Phospholipids and sphingolipids are the major structural lipids of membranes, and their synthesis, degradation, and remodeling are tightly regulated. Beyond their structural roles, these lipids also function as signaling molecules and precursors for second messengers.

Glycerophospholipid Synthesis

Glycerophospholipid synthesis occurs primarily in the endoplasmic reticulum. The pathway begins with the formation of phosphatidic acid from glycerol-3-phosphate and two fatty acyl-CoA molecules. Phosphatidic acid is converted to diacylglycerol by phosphatidate phosphatase, and diacylglycerol is then activated by CDP-diacylglycerol or reacted with CDP-choline or CDP-ethanolamine to form the major phospholipid classes.

Phosphatidylcholine, the most abundant phospholipid, is synthesized via the CDP-choline pathway. Choline is phosphorylated by choline kinase, then activated by CTP-phosphocholine cytidylyltransferase, and finally transferred to diacylglycerol by choline phosphotransferase. Phosphatidylethanolamine is synthesized analogously via the CDP-ethanolamine pathway or by decarboxylation of phosphatidylserine.

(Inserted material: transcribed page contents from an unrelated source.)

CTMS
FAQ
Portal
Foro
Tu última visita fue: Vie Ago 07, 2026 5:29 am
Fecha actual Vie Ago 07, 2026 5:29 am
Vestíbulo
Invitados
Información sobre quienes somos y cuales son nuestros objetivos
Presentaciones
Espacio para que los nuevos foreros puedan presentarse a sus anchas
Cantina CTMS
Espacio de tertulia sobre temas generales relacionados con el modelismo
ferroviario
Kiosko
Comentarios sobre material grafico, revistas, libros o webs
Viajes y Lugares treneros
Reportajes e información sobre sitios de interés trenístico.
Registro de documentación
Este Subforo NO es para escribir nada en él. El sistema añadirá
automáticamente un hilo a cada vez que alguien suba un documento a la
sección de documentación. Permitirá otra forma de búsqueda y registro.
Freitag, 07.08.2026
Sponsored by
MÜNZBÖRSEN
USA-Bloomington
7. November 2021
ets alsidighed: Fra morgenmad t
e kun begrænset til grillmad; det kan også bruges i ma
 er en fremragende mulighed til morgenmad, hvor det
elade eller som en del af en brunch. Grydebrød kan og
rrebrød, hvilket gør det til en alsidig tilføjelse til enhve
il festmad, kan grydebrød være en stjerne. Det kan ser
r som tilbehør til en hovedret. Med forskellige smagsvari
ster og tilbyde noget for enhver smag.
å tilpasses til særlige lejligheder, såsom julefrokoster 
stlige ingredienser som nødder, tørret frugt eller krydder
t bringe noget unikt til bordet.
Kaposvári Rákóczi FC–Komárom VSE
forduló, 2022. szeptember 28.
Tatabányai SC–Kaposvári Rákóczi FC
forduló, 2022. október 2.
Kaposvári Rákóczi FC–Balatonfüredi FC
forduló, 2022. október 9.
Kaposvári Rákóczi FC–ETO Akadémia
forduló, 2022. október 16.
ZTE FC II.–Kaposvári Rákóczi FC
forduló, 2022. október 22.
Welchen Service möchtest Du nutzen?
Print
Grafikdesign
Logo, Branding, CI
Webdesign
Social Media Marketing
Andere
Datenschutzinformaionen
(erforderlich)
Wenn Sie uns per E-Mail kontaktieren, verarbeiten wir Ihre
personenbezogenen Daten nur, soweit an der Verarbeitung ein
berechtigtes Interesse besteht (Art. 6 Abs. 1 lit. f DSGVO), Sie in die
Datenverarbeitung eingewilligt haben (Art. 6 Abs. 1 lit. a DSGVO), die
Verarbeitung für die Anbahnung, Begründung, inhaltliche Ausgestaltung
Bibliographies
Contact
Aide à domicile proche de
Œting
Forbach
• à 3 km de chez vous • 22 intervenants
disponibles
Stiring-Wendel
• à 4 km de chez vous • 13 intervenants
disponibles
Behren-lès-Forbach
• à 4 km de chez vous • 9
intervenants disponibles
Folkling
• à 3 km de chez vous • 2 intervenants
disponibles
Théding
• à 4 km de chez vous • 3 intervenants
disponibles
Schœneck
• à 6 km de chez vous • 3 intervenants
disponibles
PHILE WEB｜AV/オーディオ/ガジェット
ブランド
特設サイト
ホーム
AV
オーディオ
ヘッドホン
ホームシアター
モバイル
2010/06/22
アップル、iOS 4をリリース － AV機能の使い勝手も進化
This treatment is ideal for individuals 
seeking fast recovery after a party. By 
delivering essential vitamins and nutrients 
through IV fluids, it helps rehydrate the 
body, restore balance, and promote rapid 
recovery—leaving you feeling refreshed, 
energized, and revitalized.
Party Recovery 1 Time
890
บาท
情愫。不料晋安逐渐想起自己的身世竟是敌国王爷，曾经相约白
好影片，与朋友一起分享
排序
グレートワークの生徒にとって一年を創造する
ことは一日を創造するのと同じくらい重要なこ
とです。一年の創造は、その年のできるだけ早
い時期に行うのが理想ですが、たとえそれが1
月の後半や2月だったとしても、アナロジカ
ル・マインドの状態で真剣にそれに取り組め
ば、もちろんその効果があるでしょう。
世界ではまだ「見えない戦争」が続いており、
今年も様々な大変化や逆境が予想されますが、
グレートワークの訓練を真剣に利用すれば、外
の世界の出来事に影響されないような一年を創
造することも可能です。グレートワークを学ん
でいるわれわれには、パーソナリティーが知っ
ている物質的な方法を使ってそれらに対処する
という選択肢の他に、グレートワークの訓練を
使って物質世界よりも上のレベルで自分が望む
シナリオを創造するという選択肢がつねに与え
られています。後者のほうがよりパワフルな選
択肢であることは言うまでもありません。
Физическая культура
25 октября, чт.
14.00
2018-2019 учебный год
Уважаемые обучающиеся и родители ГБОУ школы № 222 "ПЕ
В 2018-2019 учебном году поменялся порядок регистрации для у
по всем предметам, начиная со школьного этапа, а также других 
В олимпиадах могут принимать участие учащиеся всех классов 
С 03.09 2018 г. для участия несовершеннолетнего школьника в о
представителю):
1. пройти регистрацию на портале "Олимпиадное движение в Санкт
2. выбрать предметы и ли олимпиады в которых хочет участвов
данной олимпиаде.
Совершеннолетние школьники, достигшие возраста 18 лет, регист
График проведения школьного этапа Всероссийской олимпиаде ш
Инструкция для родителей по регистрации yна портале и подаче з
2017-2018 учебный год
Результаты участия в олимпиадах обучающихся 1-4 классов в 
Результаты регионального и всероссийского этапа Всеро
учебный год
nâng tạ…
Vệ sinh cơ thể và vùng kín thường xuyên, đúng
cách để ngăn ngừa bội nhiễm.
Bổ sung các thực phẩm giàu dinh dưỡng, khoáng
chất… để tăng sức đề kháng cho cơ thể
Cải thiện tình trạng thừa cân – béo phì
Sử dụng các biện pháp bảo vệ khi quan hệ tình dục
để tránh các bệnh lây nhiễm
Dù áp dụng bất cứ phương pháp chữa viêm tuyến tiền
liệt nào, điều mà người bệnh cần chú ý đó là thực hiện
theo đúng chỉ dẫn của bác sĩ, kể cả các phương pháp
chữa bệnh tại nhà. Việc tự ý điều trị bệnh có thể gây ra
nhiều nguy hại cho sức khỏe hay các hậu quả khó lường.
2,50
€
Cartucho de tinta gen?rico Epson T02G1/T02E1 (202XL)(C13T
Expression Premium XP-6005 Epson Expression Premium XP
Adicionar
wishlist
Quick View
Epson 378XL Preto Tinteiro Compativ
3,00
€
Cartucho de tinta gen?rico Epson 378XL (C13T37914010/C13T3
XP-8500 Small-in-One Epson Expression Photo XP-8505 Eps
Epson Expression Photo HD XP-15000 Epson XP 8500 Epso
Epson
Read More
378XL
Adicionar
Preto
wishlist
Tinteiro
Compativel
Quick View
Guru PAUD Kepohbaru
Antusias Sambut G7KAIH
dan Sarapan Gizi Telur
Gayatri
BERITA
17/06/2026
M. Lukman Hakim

Phosphatidylserine is formed by a base-exchange reaction that replaces the head group of phosphatidylcholine or phosphatidylethanolamine with serine. Phosphatidylinositol is synthesized from CDP-diacylglycerol and inositol.

Sphingolipid Synthesis

Sphingolipid synthesis begins in the ER with the condensation of palmitoyl-CoA and serine to form 3-ketosphinganine, catalyzed by serine palmitoyltransferase. This is the rate-limiting step. 3-Ketosphinganine is reduced to sphinganine, which is then acylated with a fatty acyl-CoA to form dihydroceramide. Introduction of a double bond produces ceramide.

Ceramide is the central hub of sphingolipid metabolism. It is converted to sphingomyelin by the addition of phosphocholine from phosphatidylcholine, catalyzed by sphingomyelin synthase in the Golgi. Glycosphingolipids are formed by the addition of sugar residues to ceramide. Glucosylceramide is the simplest glycosphingolipid, and further glycosylation produces complex gangliosides.

Phospholipid Degradation

Phospholipases are a diverse family of enzymes that hydrolyze phospholipids at specific ester bonds. Phospholipase A1 cleaves the sn-1 fatty acid, while phospholipase A2 cleaves the sn-2 fatty acid, releasing a free fatty acid and lysophospholipid. Arachidonic acid released by phospholipase A2 serves as the precursor for eicosanoids. Both products are themselves bioactive or can be further metabolized. Phospholipase C cleaves the phosphodiester bond, generating diacylglycerol and a phosphorylated head group. Phospholipase D hydrolyzes the terminal phosphate ester, producing phosphatidic acid and the free head group.

Sphingolipid Degradation

Sphingolipid degradation occurs in lysosomes through the sequential action of specific hydrolases. Sphingomyelin is cleaved by sphingomyelinase to produce ceramide and phosphocholine. Ceramide is further broken down by ceramidase to sphingosine and a free fatty acid.

Defects in sphingolipid degradation cause lysosomal storage diseases. Niemann-Pick disease results from sphingomyelinase deficiency, causing accumulation of sphingomyelin. Gaucher disease, the most common lysosomal storage disease, is caused by glucocerebrosidase deficiency. Tay-Sachs disease results from hexosaminidase A deficiency, leading to accumulation of GM2 ganglioside. Fabry disease involves alpha-galactosidase A deficiency, and Krabbe disease results from galactocerebrosidase deficiency.

Signaling Roles

Phosphatidylinositol is phosphorylated at specific positions on the inositol ring to generate phosphoinositides. Phosphatidylinositol 4,5-bisphosphate is cleaved by phospholipase C to produce the second messengers inositol trisphosphate and diacylglycerol. Phosphatidylinositol 3,4,5-trisphosphate, generated by PI3-kinase, recruits signaling proteins to the plasma membrane.

Sphingolipid metabolites are also potent signaling molecules. Ceramide promotes apoptosis and cell cycle arrest. Sphingosine-1-phosphate stimulates cell proliferation, survival, and migration through specific G protein-coupled receptors. The balance between ceramide and sphingosine-1-phosphate is thought to determine cell fate decisions.